Gold is one of the most valuable
metals in the world. Considering the returns it makes, it is a great option for
long-term investment. This can be gauged from the fact that in the last three
years, the price of gold per 10 grams has increased by about 20 thousand
rupees. In this era of coronavirus, investment in gold has increased very fast.
There are four ways to invest in gold
in India. Gold can be purchased in physical form in the form of jewellery or
coins from a jewellery shop. However, quality, safety and high cost are always
a concern in buying gold jewellery. At the same time, the second method is of
paper gold. Gold mutual funds or ETFs are purchased in it. through this, gold
can be bought and sell in the stock format in paper format. Apart from this,
you can also buy digital gold from the e-payment platform. Apart from these,
the government has now given people the option of buying Sovereign Gold Bonds
in exchange for buying physical gold.
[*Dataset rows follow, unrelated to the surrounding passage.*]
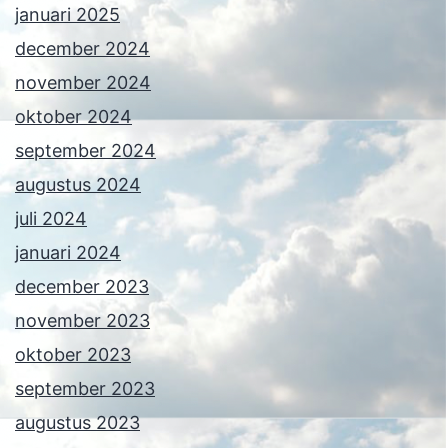
januari 2025
december 2024
november 2024
oktober 2024
september 2024
augustus 2024
juli 2024
januari 2024
december 2023
november 2023
oktober 2023
september 2023
augustus 2023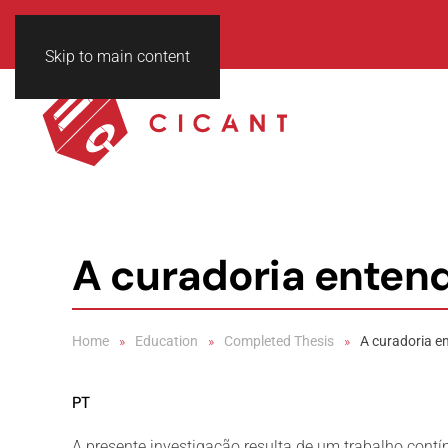
Skip to main content
A curadoria entend
Home
Education
Completed Thesis
A curadoria e
PT
A presente investigação resulta de um trabalho contí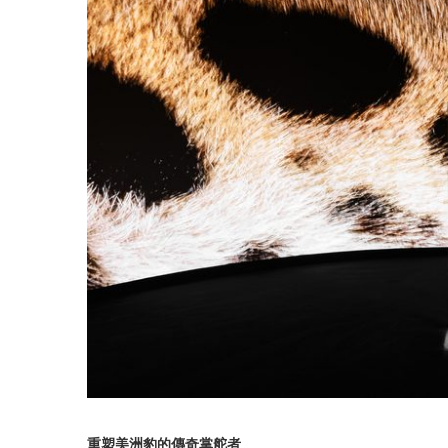
重塑美洲豹的傳奇掌舵者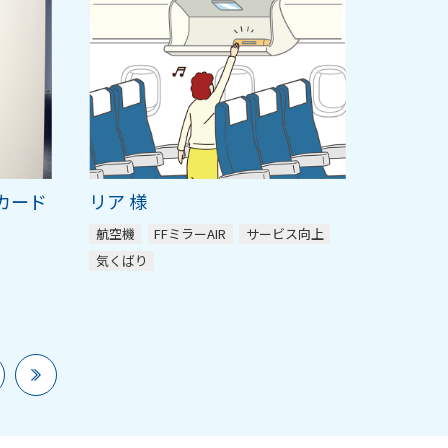
カード
リア 様
航空機
FFミラーAIR
サービス向上
気くばり
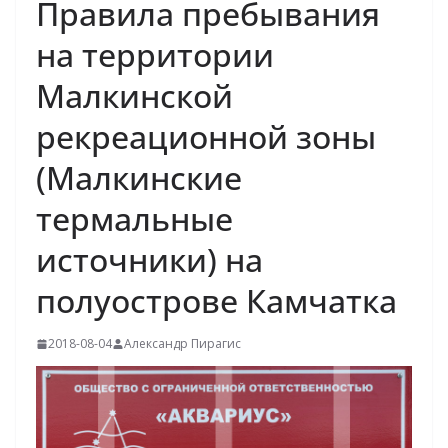
Правила пребывания
на территории
Малкинской
рекреационной зоны
(Малкинские
термальные
источники) на
полуострове Камчатка
2018-08-04
Александр Пирагис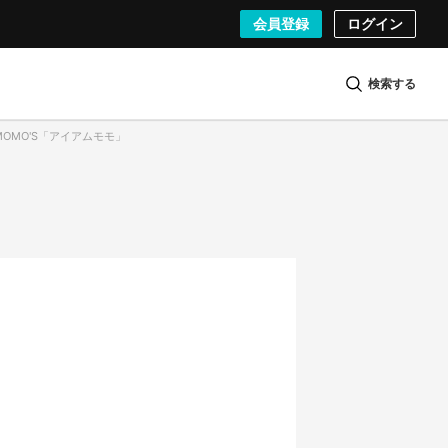
会員登録
ログイン
検索する
AMOMO'S「アイアムモモ」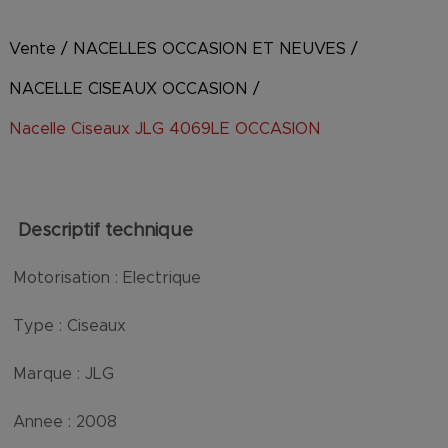
Vente
/
NACELLES OCCASION ET NEUVES
/
NACELLE CISEAUX OCCASION
/
Nacelle Ciseaux JLG 4069LE OCCASION
Descriptif technique
Motorisation :
Electrique
Type :
Ciseaux
Marque :
JLG
Annee :
2008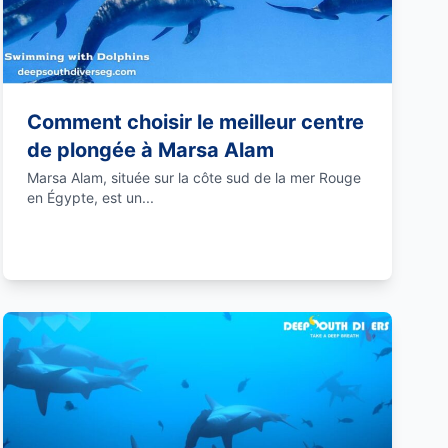
Comment choisir le meilleur centre
de plongée à Marsa Alam
Marsa Alam, située sur la côte sud de la mer Rouge
en Égypte, est un...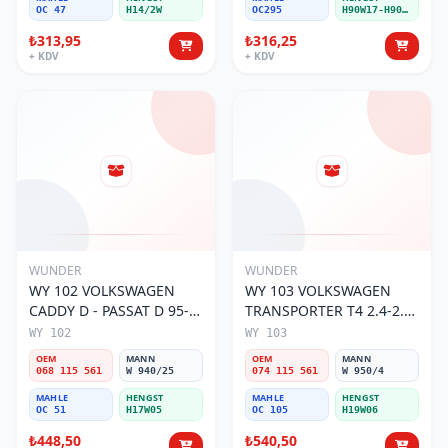
OC 47
H14/2W
OC295
H90W17-H90W11
₺313,95
₺316,25
+ KDV
+ KDV
WUNDER
WUNDER
WY 102 VOLKSWAGEN
WY 103 VOLKSWAGEN
CADDY D - PASSAT D 95-
TRANSPORTER T4 2.4-2.5
01 068 115 561 Yağ
MOTOR 074 115 561 Yağ
WY 102
WY 103
Filtresi
Filtresi
OEM
MANN
OEM
MANN
068 115 561
W 940/25
074 115 561
W 950/4
MAHLE
HENGST
MAHLE
HENGST
OC 51
H17W05
OC 105
H19W06
₺448,50
₺540,50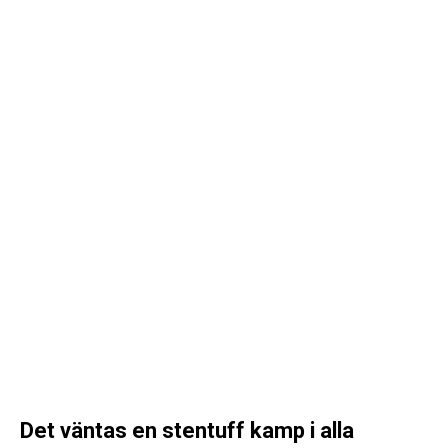
Det väntas en stentuff kamp i alla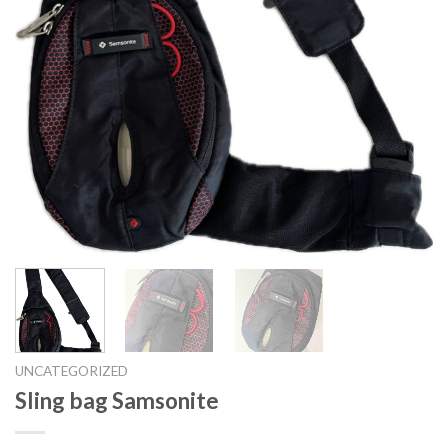
UNCATEGORIZED
Sling bag Samsonite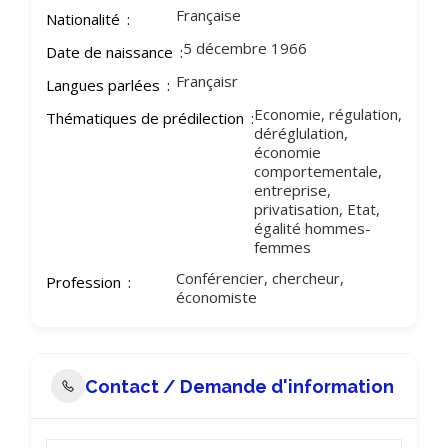
Française
Nationalité
5 décembre 1966
Date de naissance
Françaisr
Langues parlées
Economie, régulation,
Thématiques de prédilection
déréglulation,
économie
comportementale,
entreprise,
privatisation, Etat,
égalité hommes-
femmes
Conférencier, chercheur,
Profession
économiste
Contact / Demande d'information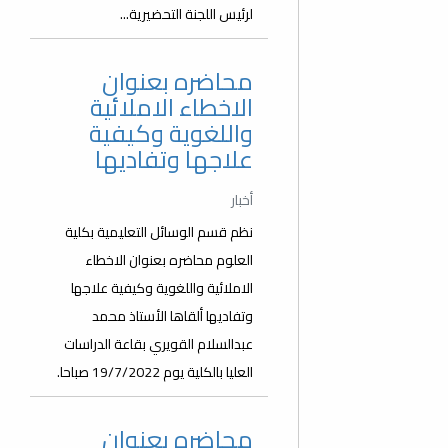
لرئيس اللجنة التحضيرية...
محاضره بعنوان
الاخطاء الاملائية
واللغوية وكيفية
علاجها وتفاديها
أخبار
نظم قسم الوسائل التعليمية بكلية
العلوم محاضره بعنوان الاخطاء
الاملائية واللغوية وكيفية علاجها
وتفاديها ألقاها الأستاذ محمد
عبدالسلام القويري بقاعة الدراسات
العليا بالكلية يوم 19/7/2022 صباحا.
محاضره بعنوان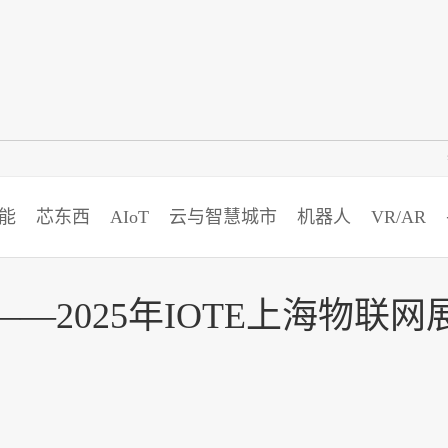
智猩猩
能
芯东西
AIoT
云与智慧城市
机器人
VR/AR
2025年IOTE上海物联网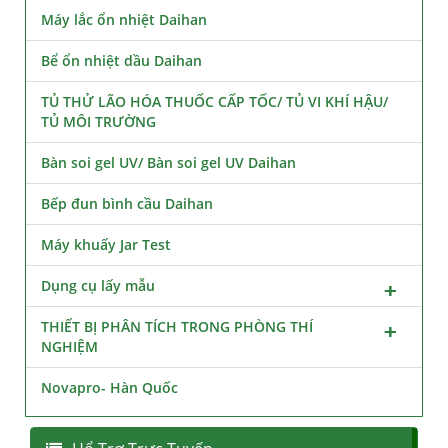
Máy lắc ổn nhiệt Daihan
Bể ổn nhiệt dầu Daihan
TỦ THỬ LÃO HÓA THUỐC CẤP TỐC/ TỦ VI KHÍ HẬU/
TỦ MÔI TRƯỜNG
Bàn soi gel UV/ Bàn soi gel UV Daihan
Bếp đun bình cầu Daihan
Máy khuấy Jar Test
Dụng cụ lấy mẫu
THIẾT BỊ PHÂN TÍCH TRONG PHÒNG THÍ
NGHIỆM
Novapro- Hàn Quốc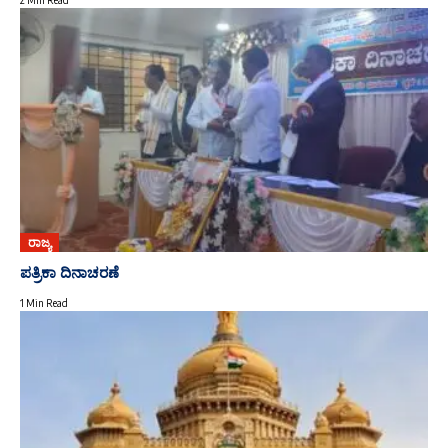
ರಾಜ್ಯ
ಪತ್ರಿಕಾ ದಿನಾಚರಣೆ
1 Min Read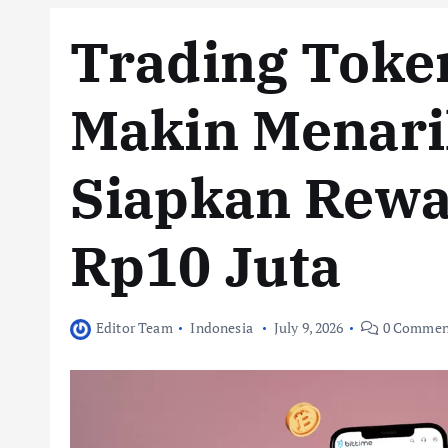
Trading Toke
Makin Menari
Siapkan Rewa
Rp10 Juta
Editor Team
Indonesia
July 9, 2026
0 Commen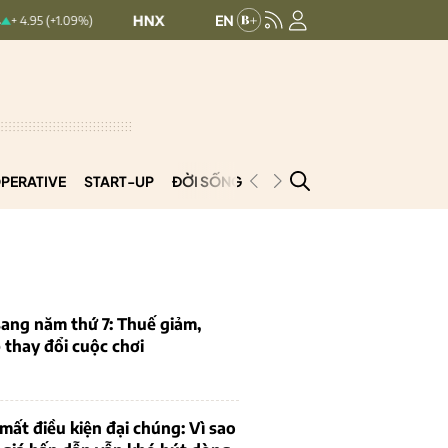
HNXINDEX:
293
UPCOMINDEX:
127.13
1.09%)
0.19 (0.06%)
PERATIVE
START-UP
ĐỜI SỐNG
PODCAST
VNCOOP
ang năm thứ 7: Thuế giảm,
thay đổi cuộc chơi
mất điều kiện đại chúng: Vì sao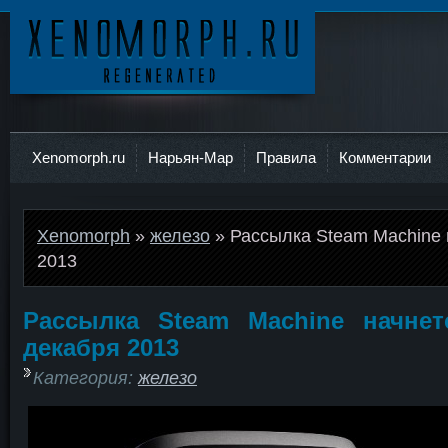
Ксеноморф
Xenomorph.ru
Нарьян-Мар
Правила
Комментарии
Xenomorph
»
железо
» Рассылка Steam Machine 
2013
Рассылка Steam Machine начнет
декабря 2013
Категория:
железо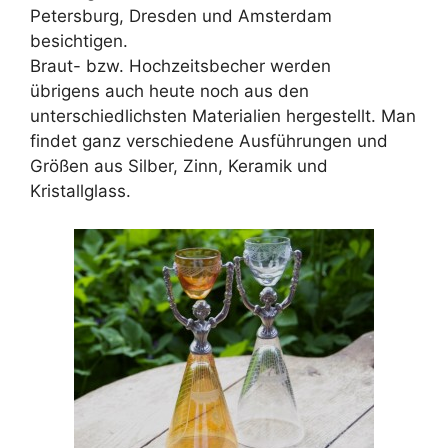
Petersburg, Dresden und Amsterdam
besichtigen.
Braut- bzw. Hochzeitsbecher werden
übrigens auch heute noch aus den
unterschiedlichsten Materialien hergestellt. Man
findet ganz verschiedene Ausführungen und
Größen aus Silber, Zinn, Keramik und
Kristallglass.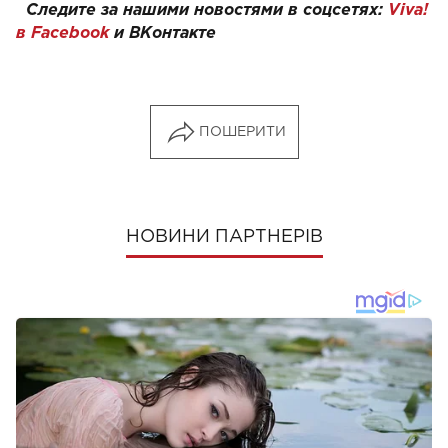
Следите за нашими новостями в соцсетях:
Viva!
в Facebook
и
ВКонтакте
ПОШЕРИТИ
НОВИНИ ПАРТНЕРІВ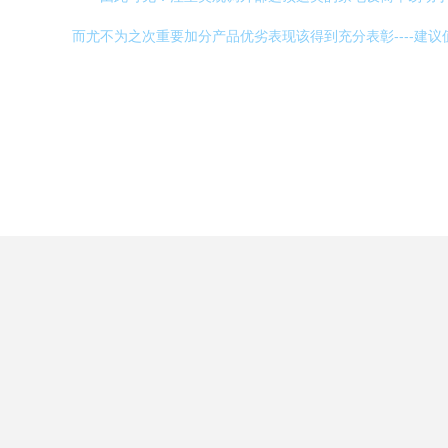
而尤不为之次重要加分产品优劣表现该得到充分表彰----建议值那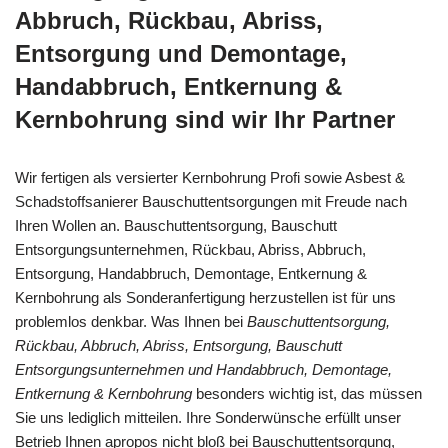
Abbruch, Rückbau, Abriss,
Entsorgung und Demontage,
Handabbruch, Entkernung &
Kernbohrung sind wir Ihr Partner
Wir fertigen als versierter Kernbohrung Profi sowie Asbest &
Schadstoffsanierer Bauschuttentsorgungen mit Freude nach
Ihren Wollen an. Bauschuttentsorgung, Bauschutt
Entsorgungsunternehmen, Rückbau, Abriss, Abbruch,
Entsorgung, Handabbruch, Demontage, Entkernung &
Kernbohrung als Sonderanfertigung herzustellen ist für uns
problemlos denkbar. Was Ihnen bei
Bauschuttentsorgung,
Rückbau, Abbruch, Abriss, Entsorgung, Bauschutt
Entsorgungsunternehmen und Handabbruch, Demontage,
Entkernung & Kernbohrung
besonders wichtig ist, das müssen
Sie uns lediglich mitteilen. Ihre Sonderwünsche erfüllt unser
Betrieb Ihnen apropos nicht bloß bei
Bauschuttentsorgung,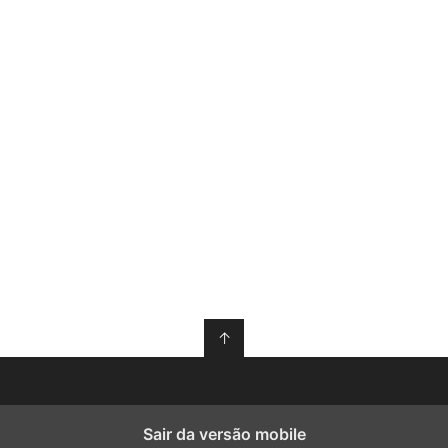
↑
Sair da versão mobile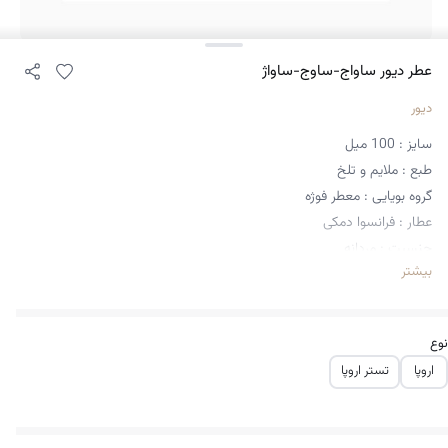
عطر دیور ساواج-ساوج-ساواژ
دیور
سایز : 100 میل
طبع : ملایم و تلخ
گروه بویایی : معطر فوژه
عطار : فرانسوا دمکی
جنسیت : مردانه
بیشتر
فصل : تمام فصول
ماندگاری : خوب
پراکندگی : خوب
نوع
اروپا
تستر اروپا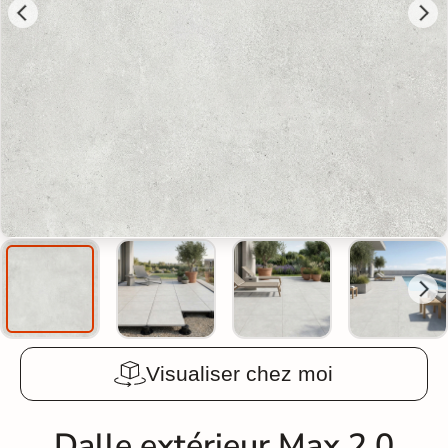
Visualiser chez moi
Dalle extérieur Max 2.0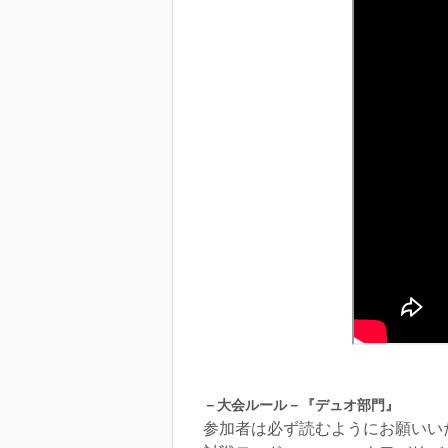
－大会ルール－『デュオ部門』
参加者は必ず読むようにお願いい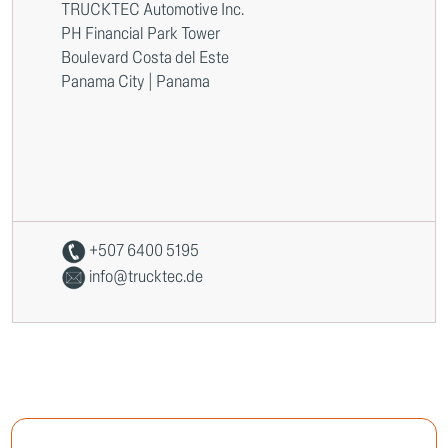
TRUCKTEC Automotive Inc.
PH Financial Park Tower
Boulevard Costa del Este
Panama City | Panama
+507 6400 5195
info@trucktec.de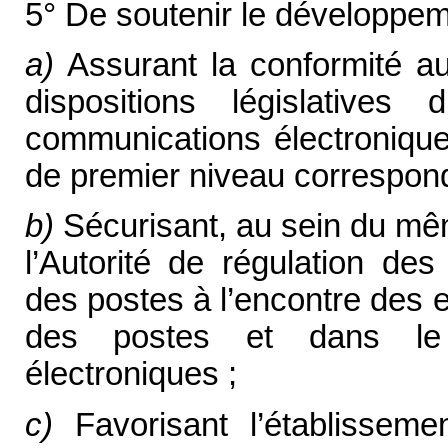
5° De soutenir le développem
a)
Assurant la conformité au
dispositions législativ
communications électronique
de premier niveau corresponda
b)
Sécurisant, au sein du mêm
l’Autorité de régulation de
des postes à l’encontre des 
des postes et dans le 
électroniques ;
c)
Favorisant l’établissem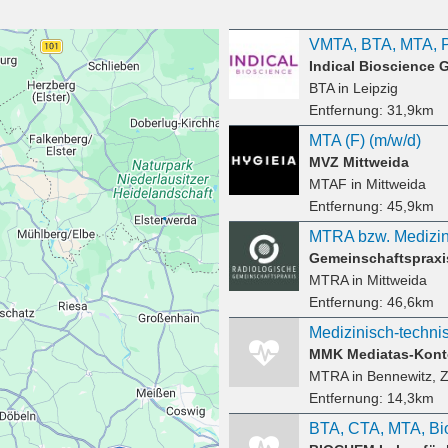
Indical Bioscience
BTA
in Leipzig
Entfernung:
31,9km
MTA (F) (m/w/d)
MVZ Mittweida
MTAF
in Mittweida
Entfernung:
45,9km
MTRA
in Mittweida
Entfernung:
46,6km
MMK Mediatas-Kon
MTRA
in Bennewitz, Ze
Entfernung:
14,3km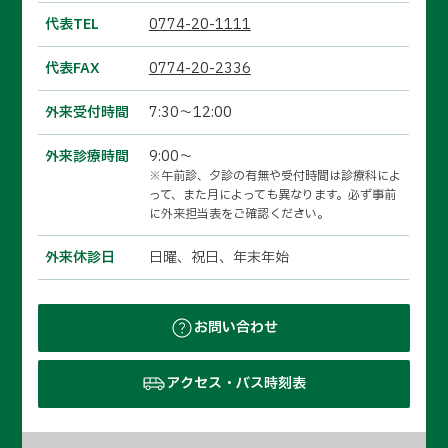
代表TEL
0774-20-1111
代表FAX
0774-20-2336
外来受付時間
7:30～12:00
外来診療時間
9:00～
※午前診、夕診の有無や受付時間は診療科によ
って、また月によっても異なります。必ず事前
に外来担当表をご確認ください。
外来休診日
日曜、祝日、年末年始
お問い合わせ
アクセス・バス時刻表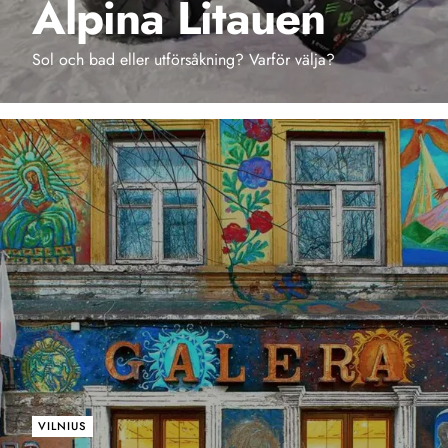
Alpina Litauen
Sol och bad eller utförsåkning? Varför välja?
VILNIUS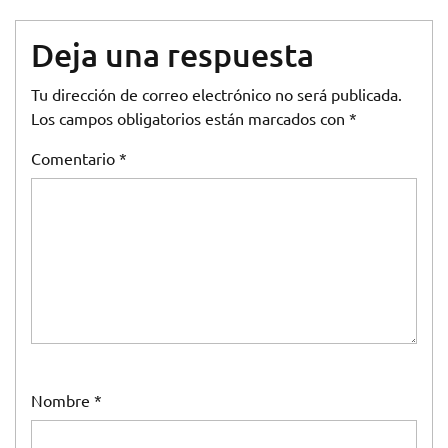
Deja una respuesta
Tu dirección de correo electrónico no será publicada.
Los campos obligatorios están marcados con
*
Comentario
*
Nombre
*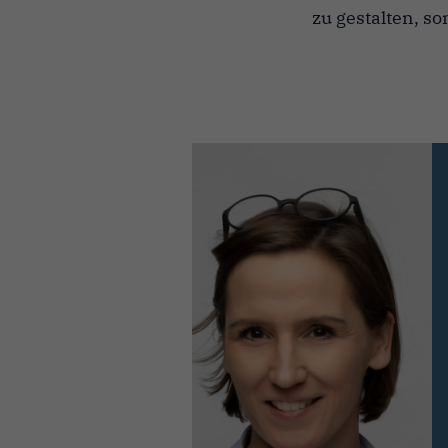
zu gestalten, so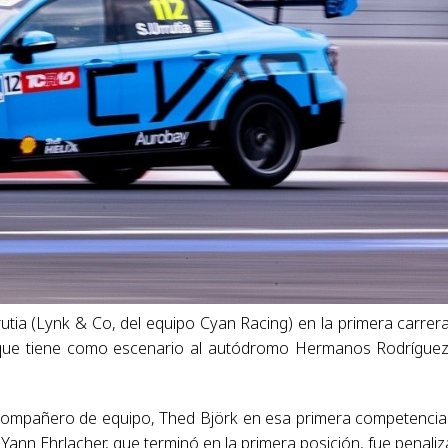
tia (Lynk & Co, del equipo Cyan Racing) en la primera carrer
a que tiene como escenario al autódromo Hermanos Rodrígue
compañero de equipo, Thed Björk en esa primera competencia
 Yann Ehrlacher, que terminó en la primera posición, fue penali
Let me tell you that when you sell gold,
you have to pay income tax on it, but at what rate the tax rate will be charged
from you, it depends on how you bought the gold.
Gold tax on jewellery and coins: Most
people buy gold only in the form of gold jewellery and coins. The tax on
selling it depends on how long the investor has held the gold jewellery. Some
people invest in it for the long term and some people for the short term. If
gold is kept for a period of fewer than three years, it will attract short term
capital gains tax. Short-term capital gains are added to the income of the
investor and the person has to pay income tax according to the tax slab. At the
same time, if the gold is kept with you for more than three years or long term,
then on selling it on the basis of long term capital gains, the tax will have
to be paid by the investor. It has to pay tax at a rate of 20%. Gold mutual
funds or ETFs are a very economical way to buy gold. However, selling ETF units
is income taxed like physical gold.
Tax on Digital Gold: Investing in
digital gold is a new way of buying gold. E-payment platforms such as Paytm,
Google pay amazon, mobile wallet and brokerage companies from many banks have
started selling digital gold through their app by entering into an agreement
with SafeGold. On the sale of digital gold, the investor has to pay income tax
just like physical gold and gold mutual funds or ETFs.
Tax on Sovereign Gold Bonds: In order
to encourage people to buy gold bonds in exchange for buying physical gold ie
gold jewellery and coins, the central government has given people the option to
buy sovereign gold bonds. Sovereign Gold Bonds are issued by Rabi on the
direction of the government. Its maturity period is 8 years. After the maturity
of this Sovereign Gold Bonds, the government does not charge any tax on the
profit. Apart from this, the government also pays interest at 2.5% every year
on Sovereign Gold Bonds. But income tax is levied on this interest. At the same
time, if you sell a gold bond before the maturity period, then you have to pay
income tax on it just like physical gold.